In order to reliably compare the Neandertal DNA sequences to those of humans and chimpanzees, the Leipzig group has performed detailed studies of where chemical damage tends to occur in the ancient DNA and how it causes errors in the DNA sequences. The researchers found that such errors occur most frequently towards the ends of molecules and that the vast majority of them are due to a particular modification of one of the bases in the DNA that occurs over time in fossil remains. They then applied this knowledge to identify which of the DNA fragments from the fossils come from the Neandertal genome and which from microorganisms that have colonized the bones during the thousands of years they lay buried in the caves. They have also developed novel and more sensitive computer algorithms to put the Neandertal DNA fragments in order and compare them to the human genome.

In total, the group has determined over 100 million DNA sequence fragments from fossils by the 454 technology and over a billion DNA sequences with the Solexa technology, another sequencing technology which is particularly efficient in reading many short sequences. The majority of the sequence comes from Neandertal bones from Vindija Cave in Croatia, which the group studies as a part of a long-term collaboration between the Croatian Academy of Sciences and Arts and the Berlin-Brandenburg Academy. In order to test if the findings from this Neandertal are typical of those of other Neandertals, the researchers have also sequenced several million base pairs from Neandertals from other sites. Professor Javier Fortea and colleagues from Oviedo, Spain, have excavated 43,000-year-old Neandertal bones under sterile conditions at El Sidron, Spain, that have yielded DNA sequences, while Dr. Lubov Golovanova and Dr. Vladimir Doronichev from St. Petersburg, Russia, have contributed a 60-70,000-year-old bone from Mezmaiskaya Cave in the Caucasus. In addition, Dr. Ralf Schmitz from the LVR-Landesmuseum in Bonn, Germany has allowed a sample to be removed from the 40,000-year-old Neandertal type specimen, which was found in 1856 in the Neander Valley, the source of the name, Neandertal. This will allow crucial findings from the Croatian Neandertal to be verified in several Neandertals including the specimen that defines the Neandertals as a distinct group.

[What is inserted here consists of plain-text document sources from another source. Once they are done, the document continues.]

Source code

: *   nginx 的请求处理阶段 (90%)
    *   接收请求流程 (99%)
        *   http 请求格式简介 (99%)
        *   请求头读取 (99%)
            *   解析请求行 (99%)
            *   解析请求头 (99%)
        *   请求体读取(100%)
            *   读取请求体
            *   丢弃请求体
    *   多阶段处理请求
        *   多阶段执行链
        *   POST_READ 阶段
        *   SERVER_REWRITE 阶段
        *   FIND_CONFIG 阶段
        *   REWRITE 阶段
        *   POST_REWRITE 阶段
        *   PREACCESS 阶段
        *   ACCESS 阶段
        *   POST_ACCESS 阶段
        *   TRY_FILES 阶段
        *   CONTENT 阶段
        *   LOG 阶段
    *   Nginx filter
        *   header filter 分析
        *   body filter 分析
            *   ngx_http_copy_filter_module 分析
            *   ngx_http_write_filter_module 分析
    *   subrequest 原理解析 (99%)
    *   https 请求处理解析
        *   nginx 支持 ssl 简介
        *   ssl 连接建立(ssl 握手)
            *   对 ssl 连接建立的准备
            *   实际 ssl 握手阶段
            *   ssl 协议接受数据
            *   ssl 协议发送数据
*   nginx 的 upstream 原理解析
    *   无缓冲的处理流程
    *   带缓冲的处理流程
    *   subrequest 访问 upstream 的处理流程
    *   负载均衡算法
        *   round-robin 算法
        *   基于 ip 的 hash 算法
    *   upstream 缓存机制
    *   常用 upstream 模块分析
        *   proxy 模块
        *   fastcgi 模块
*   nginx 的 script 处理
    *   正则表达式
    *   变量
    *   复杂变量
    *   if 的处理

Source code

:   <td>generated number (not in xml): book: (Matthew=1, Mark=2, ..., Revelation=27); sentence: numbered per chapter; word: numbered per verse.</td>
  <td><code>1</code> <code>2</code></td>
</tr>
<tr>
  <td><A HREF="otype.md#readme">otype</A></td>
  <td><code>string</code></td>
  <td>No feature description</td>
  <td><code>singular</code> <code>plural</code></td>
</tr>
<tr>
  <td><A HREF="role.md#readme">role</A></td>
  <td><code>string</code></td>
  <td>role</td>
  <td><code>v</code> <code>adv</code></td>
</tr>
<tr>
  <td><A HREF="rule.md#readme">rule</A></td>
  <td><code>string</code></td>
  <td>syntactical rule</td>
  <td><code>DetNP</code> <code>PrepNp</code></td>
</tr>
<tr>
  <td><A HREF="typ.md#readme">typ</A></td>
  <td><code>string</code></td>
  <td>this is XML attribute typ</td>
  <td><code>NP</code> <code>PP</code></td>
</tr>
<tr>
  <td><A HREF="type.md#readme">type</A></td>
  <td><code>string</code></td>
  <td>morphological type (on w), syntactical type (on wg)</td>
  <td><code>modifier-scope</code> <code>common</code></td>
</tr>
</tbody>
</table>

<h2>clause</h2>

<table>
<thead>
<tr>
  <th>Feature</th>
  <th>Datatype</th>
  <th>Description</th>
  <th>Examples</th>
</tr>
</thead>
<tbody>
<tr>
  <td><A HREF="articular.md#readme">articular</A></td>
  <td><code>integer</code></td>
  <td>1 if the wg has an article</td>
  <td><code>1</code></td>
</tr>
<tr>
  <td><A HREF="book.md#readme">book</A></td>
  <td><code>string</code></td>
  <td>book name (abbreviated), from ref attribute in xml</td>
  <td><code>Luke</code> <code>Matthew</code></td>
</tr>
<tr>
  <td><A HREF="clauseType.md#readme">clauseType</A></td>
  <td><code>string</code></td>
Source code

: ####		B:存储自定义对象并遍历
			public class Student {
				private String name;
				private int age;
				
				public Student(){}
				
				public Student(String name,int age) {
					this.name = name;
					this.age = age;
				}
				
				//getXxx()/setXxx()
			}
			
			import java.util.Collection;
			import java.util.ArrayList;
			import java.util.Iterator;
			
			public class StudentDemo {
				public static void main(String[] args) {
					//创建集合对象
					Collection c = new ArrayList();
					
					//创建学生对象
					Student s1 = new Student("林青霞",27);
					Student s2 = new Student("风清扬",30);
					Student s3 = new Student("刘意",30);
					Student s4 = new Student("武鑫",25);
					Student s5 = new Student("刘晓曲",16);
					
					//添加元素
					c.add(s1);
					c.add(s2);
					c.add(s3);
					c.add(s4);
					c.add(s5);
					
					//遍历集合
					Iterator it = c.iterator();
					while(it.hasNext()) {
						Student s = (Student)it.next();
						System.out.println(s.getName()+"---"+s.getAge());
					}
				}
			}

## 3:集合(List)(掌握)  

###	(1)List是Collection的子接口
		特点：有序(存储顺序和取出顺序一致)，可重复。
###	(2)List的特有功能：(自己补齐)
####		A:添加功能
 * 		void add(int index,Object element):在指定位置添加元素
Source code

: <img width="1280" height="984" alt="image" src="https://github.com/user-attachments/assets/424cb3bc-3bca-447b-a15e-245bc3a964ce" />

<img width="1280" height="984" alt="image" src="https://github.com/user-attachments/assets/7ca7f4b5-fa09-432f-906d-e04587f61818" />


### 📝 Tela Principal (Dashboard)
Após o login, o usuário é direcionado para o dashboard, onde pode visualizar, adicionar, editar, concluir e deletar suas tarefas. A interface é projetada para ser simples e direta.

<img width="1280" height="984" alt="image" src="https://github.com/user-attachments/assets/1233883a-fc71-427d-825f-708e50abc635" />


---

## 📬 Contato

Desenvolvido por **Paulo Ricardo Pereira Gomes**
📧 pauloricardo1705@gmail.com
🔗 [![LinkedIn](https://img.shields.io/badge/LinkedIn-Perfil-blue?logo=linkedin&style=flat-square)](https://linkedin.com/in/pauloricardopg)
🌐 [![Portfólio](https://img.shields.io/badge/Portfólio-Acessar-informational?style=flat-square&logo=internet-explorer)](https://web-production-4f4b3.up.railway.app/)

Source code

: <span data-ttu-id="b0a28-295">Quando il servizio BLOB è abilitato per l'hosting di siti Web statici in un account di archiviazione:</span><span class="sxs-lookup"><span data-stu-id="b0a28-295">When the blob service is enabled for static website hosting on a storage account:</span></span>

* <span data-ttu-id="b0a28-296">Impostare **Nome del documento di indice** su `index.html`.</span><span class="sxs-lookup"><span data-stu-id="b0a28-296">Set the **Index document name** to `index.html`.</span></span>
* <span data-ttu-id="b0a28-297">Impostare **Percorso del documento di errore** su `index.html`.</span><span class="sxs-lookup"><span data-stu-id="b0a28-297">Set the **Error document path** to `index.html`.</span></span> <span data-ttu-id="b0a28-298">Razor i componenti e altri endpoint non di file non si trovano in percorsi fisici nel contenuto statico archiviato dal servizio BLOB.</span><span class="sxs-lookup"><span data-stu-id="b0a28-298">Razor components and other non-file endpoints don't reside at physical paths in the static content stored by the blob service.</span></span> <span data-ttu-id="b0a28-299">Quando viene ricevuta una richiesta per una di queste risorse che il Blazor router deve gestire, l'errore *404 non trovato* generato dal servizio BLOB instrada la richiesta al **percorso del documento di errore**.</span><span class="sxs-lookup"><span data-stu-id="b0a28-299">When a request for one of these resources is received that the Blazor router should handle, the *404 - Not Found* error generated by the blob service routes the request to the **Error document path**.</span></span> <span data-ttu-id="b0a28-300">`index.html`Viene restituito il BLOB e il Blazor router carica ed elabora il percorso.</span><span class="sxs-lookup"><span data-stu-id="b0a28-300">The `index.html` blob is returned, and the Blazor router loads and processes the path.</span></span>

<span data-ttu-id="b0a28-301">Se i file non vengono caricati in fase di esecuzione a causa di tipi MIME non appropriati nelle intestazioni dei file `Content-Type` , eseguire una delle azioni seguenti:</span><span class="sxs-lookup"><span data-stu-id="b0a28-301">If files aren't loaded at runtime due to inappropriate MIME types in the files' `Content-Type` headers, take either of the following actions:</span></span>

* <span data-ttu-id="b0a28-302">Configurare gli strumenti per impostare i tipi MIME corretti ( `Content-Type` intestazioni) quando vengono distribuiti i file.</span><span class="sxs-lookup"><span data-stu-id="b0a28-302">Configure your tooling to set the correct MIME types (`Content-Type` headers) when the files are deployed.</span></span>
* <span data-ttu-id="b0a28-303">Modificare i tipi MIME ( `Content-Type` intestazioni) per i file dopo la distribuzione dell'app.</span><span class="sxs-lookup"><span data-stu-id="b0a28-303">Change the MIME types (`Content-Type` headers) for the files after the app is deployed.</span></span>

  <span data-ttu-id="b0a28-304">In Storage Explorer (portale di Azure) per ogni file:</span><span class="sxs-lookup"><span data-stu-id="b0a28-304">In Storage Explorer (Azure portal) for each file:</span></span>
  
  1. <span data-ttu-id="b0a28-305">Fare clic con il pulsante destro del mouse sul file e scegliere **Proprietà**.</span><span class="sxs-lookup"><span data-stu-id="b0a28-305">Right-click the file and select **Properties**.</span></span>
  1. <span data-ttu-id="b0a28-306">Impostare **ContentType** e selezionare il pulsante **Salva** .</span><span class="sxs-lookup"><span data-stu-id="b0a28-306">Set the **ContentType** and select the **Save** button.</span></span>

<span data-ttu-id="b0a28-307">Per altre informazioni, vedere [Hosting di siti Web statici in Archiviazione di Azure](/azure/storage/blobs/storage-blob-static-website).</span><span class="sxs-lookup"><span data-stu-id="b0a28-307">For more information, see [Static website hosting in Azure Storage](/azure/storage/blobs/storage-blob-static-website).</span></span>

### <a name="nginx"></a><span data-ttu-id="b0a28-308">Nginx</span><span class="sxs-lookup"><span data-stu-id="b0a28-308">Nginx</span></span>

In order to aid in the analysis of the Neandertal genome, Dr. Pääbo has organized a consortium of researchers from around the world that plans to publish their results later this year. They will look at many genes of special interest in recent human evolution, such as FOXP2, which is involved in speech and language in modern humans, as well as genes such as the Tau locus and the microcephalin-1, implicated in brain aging and development, respectively. Variants of the latter genes found among present-day humans have been suggested to have come from Neandertals. The preliminary results suggest that Neandertals have contributed, at most, a very small fraction of the variation found in contemporary human populations.